_Work item_
Lines to restate from the data below: from the one containing "नेयमिति । ओजसा" to the one containing "न स नाशयितुं", both included. Give them again exactly, and only them.

--------------------

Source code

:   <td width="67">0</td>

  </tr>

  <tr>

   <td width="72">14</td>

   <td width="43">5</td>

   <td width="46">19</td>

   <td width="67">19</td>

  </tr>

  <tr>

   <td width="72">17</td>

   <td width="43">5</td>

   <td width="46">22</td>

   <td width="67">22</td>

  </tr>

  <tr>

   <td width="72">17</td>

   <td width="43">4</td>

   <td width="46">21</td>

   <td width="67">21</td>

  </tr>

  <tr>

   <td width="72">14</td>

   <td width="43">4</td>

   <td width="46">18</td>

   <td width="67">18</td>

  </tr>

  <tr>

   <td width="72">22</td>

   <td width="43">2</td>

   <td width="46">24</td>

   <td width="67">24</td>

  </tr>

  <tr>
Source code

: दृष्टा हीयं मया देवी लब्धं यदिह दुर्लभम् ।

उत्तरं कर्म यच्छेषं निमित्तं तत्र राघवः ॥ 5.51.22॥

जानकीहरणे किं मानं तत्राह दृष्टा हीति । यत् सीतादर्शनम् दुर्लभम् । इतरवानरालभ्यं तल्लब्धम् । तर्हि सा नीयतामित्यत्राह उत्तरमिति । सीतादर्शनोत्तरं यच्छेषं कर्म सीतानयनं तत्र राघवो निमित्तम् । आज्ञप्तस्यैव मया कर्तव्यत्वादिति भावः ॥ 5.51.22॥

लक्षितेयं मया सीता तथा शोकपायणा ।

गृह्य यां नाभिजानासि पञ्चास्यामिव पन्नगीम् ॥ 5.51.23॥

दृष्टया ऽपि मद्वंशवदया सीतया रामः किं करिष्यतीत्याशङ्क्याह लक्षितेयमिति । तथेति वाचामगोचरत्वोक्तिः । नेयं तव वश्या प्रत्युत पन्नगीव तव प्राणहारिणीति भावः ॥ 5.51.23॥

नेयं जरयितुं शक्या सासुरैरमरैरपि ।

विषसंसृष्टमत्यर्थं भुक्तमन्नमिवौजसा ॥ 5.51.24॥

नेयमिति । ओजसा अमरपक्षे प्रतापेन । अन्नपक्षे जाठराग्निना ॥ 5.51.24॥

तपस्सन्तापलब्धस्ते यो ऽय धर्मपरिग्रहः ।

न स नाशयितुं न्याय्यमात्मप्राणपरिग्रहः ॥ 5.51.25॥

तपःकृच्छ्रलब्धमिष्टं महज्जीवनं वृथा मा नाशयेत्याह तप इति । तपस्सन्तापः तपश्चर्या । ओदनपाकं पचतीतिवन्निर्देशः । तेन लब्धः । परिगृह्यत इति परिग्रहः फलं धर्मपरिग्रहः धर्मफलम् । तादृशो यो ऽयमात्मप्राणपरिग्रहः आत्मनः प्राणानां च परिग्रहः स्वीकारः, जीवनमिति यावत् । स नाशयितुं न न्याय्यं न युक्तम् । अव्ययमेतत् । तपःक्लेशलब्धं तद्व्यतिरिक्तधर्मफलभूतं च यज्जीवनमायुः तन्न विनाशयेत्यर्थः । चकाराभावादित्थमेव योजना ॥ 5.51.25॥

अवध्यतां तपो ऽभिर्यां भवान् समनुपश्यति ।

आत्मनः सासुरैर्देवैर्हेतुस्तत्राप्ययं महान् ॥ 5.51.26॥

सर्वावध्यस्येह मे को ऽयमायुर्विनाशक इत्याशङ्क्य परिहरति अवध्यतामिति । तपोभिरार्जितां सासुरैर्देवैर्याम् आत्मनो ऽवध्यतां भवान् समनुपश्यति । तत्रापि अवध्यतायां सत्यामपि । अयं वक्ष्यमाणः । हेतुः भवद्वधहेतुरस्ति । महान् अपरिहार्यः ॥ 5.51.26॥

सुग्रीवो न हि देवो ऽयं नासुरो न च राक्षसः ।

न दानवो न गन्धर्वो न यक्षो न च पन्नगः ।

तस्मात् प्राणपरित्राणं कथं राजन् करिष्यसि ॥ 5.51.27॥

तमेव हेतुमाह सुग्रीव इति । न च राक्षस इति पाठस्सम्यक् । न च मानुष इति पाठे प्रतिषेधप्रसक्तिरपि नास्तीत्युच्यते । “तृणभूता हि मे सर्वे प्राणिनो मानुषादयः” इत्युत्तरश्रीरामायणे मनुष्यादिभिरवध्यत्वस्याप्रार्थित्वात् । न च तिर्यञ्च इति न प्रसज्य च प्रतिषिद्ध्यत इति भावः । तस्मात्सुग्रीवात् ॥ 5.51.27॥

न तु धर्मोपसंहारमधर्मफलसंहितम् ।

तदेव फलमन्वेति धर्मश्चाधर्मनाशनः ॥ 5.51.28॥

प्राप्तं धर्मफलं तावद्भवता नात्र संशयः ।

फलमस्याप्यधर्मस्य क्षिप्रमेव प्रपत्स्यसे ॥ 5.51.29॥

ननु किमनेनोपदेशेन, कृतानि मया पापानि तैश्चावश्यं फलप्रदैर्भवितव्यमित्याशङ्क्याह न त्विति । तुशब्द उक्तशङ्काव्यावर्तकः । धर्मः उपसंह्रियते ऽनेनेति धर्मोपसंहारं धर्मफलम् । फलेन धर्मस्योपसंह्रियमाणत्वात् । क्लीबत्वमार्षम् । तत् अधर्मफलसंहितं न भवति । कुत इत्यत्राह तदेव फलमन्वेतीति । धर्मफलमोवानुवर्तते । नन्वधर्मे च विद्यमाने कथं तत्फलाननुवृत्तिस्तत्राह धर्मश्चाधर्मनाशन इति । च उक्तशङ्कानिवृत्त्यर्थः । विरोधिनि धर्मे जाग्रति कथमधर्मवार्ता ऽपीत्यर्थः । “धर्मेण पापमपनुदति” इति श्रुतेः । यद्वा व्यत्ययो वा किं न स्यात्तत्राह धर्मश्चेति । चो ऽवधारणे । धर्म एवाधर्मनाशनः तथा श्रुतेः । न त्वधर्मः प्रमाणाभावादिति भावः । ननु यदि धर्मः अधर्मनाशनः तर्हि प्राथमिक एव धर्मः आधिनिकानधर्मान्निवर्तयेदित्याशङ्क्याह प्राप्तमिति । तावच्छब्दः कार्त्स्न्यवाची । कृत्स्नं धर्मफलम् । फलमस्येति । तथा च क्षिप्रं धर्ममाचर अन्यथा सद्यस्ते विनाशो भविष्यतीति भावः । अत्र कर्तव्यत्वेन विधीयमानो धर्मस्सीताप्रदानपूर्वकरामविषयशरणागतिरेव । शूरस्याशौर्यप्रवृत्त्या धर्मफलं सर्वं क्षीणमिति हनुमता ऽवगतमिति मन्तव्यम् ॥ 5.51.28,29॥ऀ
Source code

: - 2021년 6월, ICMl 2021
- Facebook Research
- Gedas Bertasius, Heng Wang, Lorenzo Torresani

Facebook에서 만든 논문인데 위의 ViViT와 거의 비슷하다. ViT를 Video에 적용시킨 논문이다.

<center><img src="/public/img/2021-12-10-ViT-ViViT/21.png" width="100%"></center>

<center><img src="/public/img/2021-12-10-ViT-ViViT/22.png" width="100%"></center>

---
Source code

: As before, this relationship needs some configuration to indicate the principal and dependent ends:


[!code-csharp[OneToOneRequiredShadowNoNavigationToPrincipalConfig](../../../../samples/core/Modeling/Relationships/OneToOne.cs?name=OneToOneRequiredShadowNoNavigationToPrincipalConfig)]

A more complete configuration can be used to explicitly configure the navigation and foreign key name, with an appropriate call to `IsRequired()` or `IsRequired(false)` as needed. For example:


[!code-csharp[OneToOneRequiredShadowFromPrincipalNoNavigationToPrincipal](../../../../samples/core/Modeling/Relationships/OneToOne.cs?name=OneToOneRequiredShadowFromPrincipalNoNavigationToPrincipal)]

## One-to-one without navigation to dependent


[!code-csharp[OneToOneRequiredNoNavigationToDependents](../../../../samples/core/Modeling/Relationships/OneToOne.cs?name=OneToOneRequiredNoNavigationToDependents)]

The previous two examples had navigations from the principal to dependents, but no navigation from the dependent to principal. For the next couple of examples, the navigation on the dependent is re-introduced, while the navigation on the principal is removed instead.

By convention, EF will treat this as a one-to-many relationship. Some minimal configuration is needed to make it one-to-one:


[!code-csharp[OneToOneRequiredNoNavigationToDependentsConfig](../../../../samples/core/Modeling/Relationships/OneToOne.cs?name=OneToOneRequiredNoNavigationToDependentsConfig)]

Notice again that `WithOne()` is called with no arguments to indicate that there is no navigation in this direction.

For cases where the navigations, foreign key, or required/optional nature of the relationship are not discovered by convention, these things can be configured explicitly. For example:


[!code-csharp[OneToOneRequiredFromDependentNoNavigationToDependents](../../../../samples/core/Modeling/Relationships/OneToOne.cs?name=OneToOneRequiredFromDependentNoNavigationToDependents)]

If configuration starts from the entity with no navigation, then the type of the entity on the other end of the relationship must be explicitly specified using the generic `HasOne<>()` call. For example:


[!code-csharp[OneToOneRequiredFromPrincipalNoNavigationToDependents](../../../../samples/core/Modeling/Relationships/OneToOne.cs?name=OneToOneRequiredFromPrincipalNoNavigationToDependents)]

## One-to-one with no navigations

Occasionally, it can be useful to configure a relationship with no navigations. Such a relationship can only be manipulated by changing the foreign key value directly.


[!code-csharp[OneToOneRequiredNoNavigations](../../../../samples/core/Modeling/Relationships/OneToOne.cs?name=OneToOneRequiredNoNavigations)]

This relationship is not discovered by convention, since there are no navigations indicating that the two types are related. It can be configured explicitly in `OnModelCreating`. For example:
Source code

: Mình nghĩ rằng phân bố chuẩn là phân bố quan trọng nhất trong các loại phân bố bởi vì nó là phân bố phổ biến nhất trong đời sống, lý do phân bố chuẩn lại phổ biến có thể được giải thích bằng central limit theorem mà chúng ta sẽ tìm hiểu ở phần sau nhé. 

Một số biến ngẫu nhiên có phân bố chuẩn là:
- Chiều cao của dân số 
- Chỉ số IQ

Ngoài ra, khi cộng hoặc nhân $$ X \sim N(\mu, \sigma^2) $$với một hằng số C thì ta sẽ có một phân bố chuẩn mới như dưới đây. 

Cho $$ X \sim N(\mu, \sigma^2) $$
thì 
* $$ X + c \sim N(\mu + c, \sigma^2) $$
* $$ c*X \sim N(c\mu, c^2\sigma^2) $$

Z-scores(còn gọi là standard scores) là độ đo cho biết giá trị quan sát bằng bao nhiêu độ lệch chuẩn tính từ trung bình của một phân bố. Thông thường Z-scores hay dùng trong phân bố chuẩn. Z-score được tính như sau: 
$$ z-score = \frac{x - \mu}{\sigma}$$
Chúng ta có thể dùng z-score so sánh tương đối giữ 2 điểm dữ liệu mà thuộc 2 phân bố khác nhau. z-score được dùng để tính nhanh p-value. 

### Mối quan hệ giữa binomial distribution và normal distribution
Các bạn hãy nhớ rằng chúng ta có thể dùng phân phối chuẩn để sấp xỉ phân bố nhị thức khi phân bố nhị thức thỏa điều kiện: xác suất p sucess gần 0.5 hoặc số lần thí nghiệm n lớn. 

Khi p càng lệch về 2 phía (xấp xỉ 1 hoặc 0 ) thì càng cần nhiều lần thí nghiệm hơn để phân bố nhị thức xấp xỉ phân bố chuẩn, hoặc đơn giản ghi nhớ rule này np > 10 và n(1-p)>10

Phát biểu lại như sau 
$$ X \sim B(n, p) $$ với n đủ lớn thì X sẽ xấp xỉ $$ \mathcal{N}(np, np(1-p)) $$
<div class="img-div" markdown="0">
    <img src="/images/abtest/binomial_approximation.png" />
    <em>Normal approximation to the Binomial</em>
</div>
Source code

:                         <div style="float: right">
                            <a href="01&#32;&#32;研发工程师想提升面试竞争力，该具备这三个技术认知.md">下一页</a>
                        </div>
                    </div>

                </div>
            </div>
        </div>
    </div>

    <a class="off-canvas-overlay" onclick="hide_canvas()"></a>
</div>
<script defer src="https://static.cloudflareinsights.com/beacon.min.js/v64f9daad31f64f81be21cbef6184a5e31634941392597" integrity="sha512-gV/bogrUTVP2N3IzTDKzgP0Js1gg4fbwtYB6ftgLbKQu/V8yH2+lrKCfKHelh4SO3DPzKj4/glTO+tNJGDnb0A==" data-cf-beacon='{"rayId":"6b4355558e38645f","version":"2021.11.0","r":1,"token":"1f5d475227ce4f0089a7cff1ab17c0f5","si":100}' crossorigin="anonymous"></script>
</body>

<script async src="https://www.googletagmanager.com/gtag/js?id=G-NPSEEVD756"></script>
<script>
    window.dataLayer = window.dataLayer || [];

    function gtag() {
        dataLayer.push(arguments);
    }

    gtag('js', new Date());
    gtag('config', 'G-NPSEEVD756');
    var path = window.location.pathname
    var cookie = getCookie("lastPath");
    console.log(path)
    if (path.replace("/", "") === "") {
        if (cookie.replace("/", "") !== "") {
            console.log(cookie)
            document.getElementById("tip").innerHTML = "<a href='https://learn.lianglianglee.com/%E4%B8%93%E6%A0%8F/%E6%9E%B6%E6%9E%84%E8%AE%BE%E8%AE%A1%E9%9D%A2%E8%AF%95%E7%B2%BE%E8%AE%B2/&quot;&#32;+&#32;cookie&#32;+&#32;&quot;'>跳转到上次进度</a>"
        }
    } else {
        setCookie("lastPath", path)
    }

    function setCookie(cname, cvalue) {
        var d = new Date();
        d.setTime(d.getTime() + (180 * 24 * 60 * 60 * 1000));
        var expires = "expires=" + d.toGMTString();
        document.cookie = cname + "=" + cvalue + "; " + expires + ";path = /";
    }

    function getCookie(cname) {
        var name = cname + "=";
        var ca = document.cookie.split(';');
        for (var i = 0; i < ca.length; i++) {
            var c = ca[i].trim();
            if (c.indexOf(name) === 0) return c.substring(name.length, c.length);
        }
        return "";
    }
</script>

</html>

--------------------

_Problem solution_
नेयमिति । ओजसा अमरपक्षे प्रतापेन । अन्नपक्षे जाठराग्निना ॥ 5.51.24॥

तपस्सन्तापलब्धस्ते यो ऽय धर्मपरिग्रहः ।

न स नाशयितुं न्याय्यमात्मप्राणपरिग्रहः ॥ 5.51.25॥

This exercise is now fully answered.